Locker, recruiting class give Huskies hope for 2008
Washington coach Tyrone Willingham is still able to smile, chat about presents and wish strangers a "Merry Christmas" -- even though his team will be stuck in Seattle.
And yet Willingham, who was fired after three seasons at Notre Dame and will enter the fourth season of a five-year contract, remains composed.
Recruiting is surging -- Willingham has 25 commitments, including one ESPN 150 prospect in TE/DE Kavario Middleton -- and they've got a talented young quarterback in Jake Locker to build around. Attendance has jumped by more than 10,000 per home game. Willingham made the necessary but difficult staff changes that needed to be made, particularly on defense. And the administration is giving him time to rebuild the program.
"That is critical," Willingham said. "If they can be able to give you the resources you need, but most importantly the time you need, you can get it done."
Especially if you've got a quarterback like Locker, who broke school and conference records for rushing yards by a quarterback in his first year as a starter and was named the Pac-10's freshman of the year.
Against one of the most unfavorable schedules in the country, Locker, a redshirt freshman, averaged 82.2 rushing yards per game, scored 13 rushing touchdowns and finished 14 yards shy of 1,000 for the season. He also set a school record for passing yards (2,062), but threw 14 touchdowns and 15 interceptions. As he grows, so will his 47.3 completion percentage.
An even more glaring problem, though, was Washington's defense, which ranked 102nd in the nation in total defense. Willingham fired defensive coordinator Kent Baer and assistant coach Bob Simmons (tight ends/special teams). He also needs to hire a replacement for running backs coach Trent Miles, who took the head job at his alma mater, Indiana State.
Just how important will Willingham's fourth season be in determining not only the direction of his future, but that of the program?

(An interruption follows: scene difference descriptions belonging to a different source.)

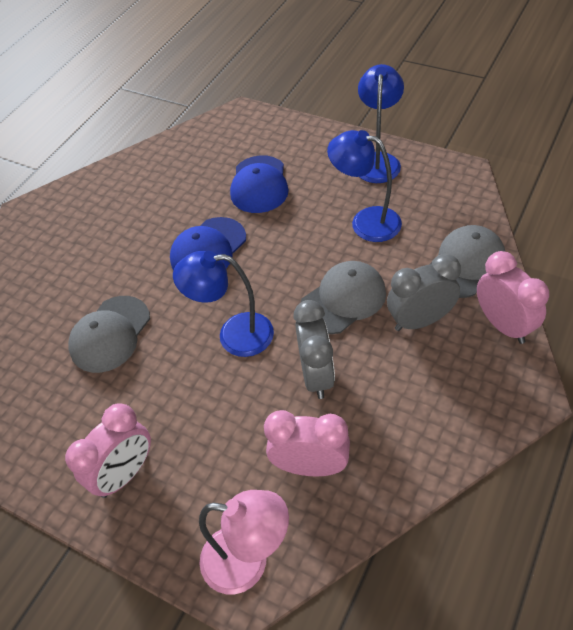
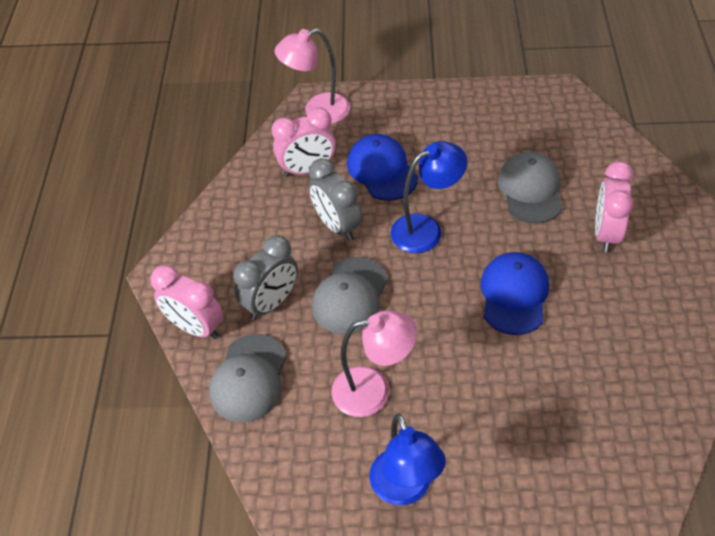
camera: 150 degrees right, 0 degrees up
pink clock [65,404,151,498] -> pink clock moved to [595,161,633,252]
blue cap [230,155,289,213] -> blue cap moved to [347,134,418,201]
blue lamp [327,130,402,242] -> pink lamp [332,310,417,417]

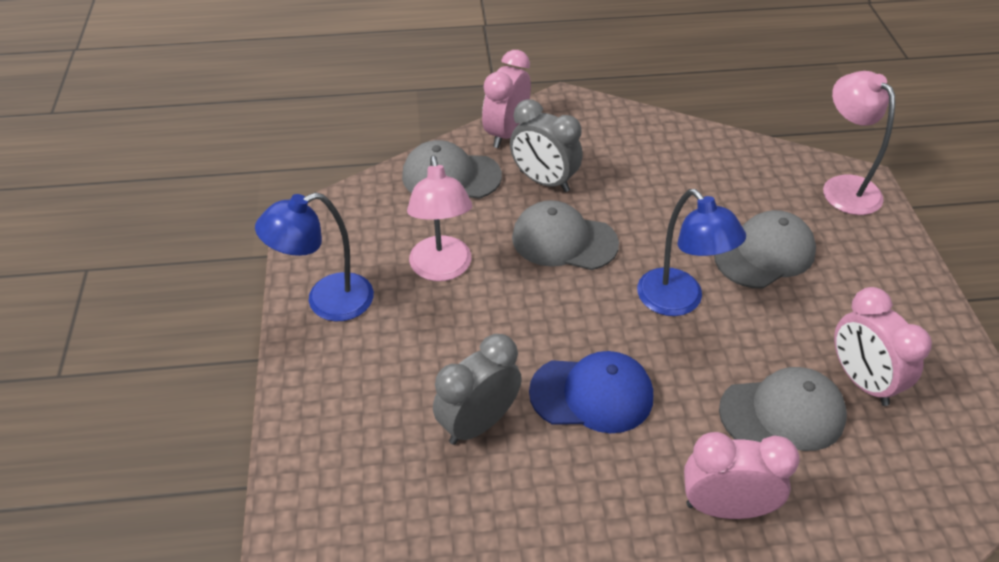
camera: 80 degrees right, 5 degrees down
pink clock [271,107,336,177] -> pink clock moved to [834,287,932,406]
grey clock [309,158,362,241] -> grey clock moved to [433,334,522,445]
blue cap [347,134,418,201] -> grey cap [714,210,816,289]

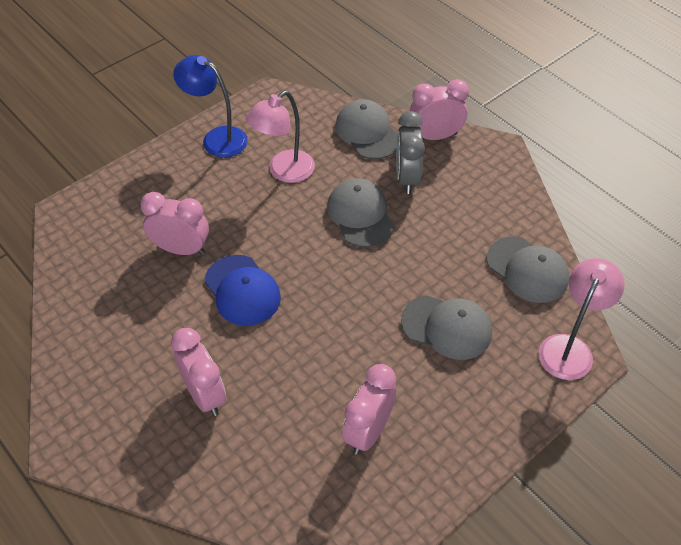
camera: 55 degrees right, 5 degrees up
grey clock [433,334,522,445] -> pink clock [140,192,209,255]
blue lamp [637,189,746,316] -> none
grey cap [719,367,847,451] -> grey cap moved to [487,237,569,303]

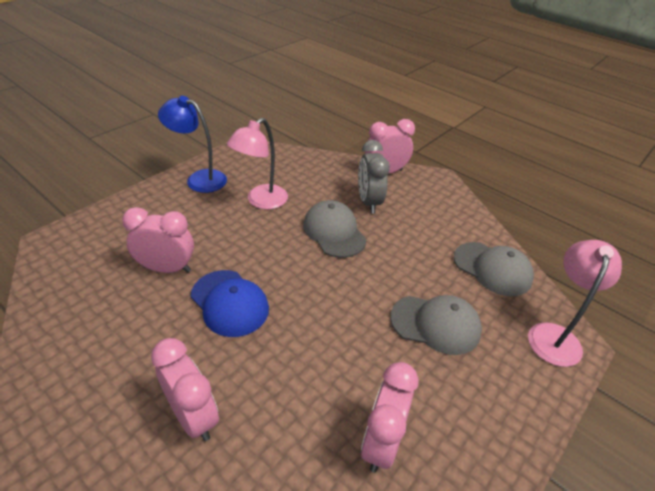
camera: 10 degrees left, 10 degrees down
grey cap [335,99,397,159] -> none

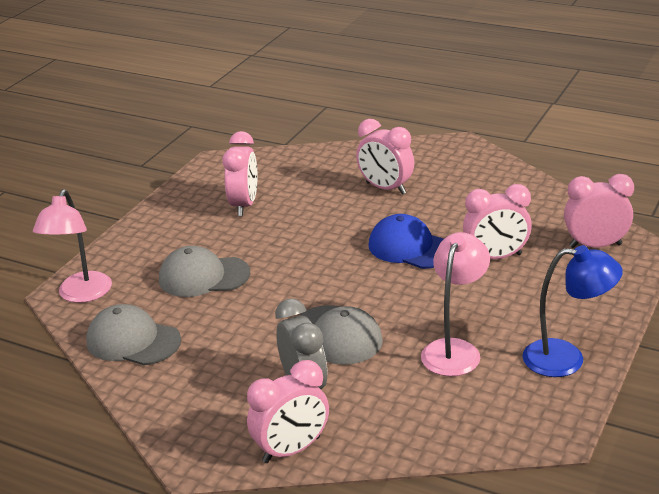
camera: 170 degrees right, 10 degrees down
none -> pink clock [564,174,634,248]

"I have always felt like every year in the coaching life of coach Tyrone Willingham and most of the coaches in this country, every year is a critical year," Willingham said. "It allows you to build on your future. We can see a light at the end of the tunnel.
"Now we've got to push through the tunnel. You can't just be content with that light at the end of the tunnel. We've got to push this thing through and get the train through to the end of the tunnel."
At the very least, he's got it headed in the right direction.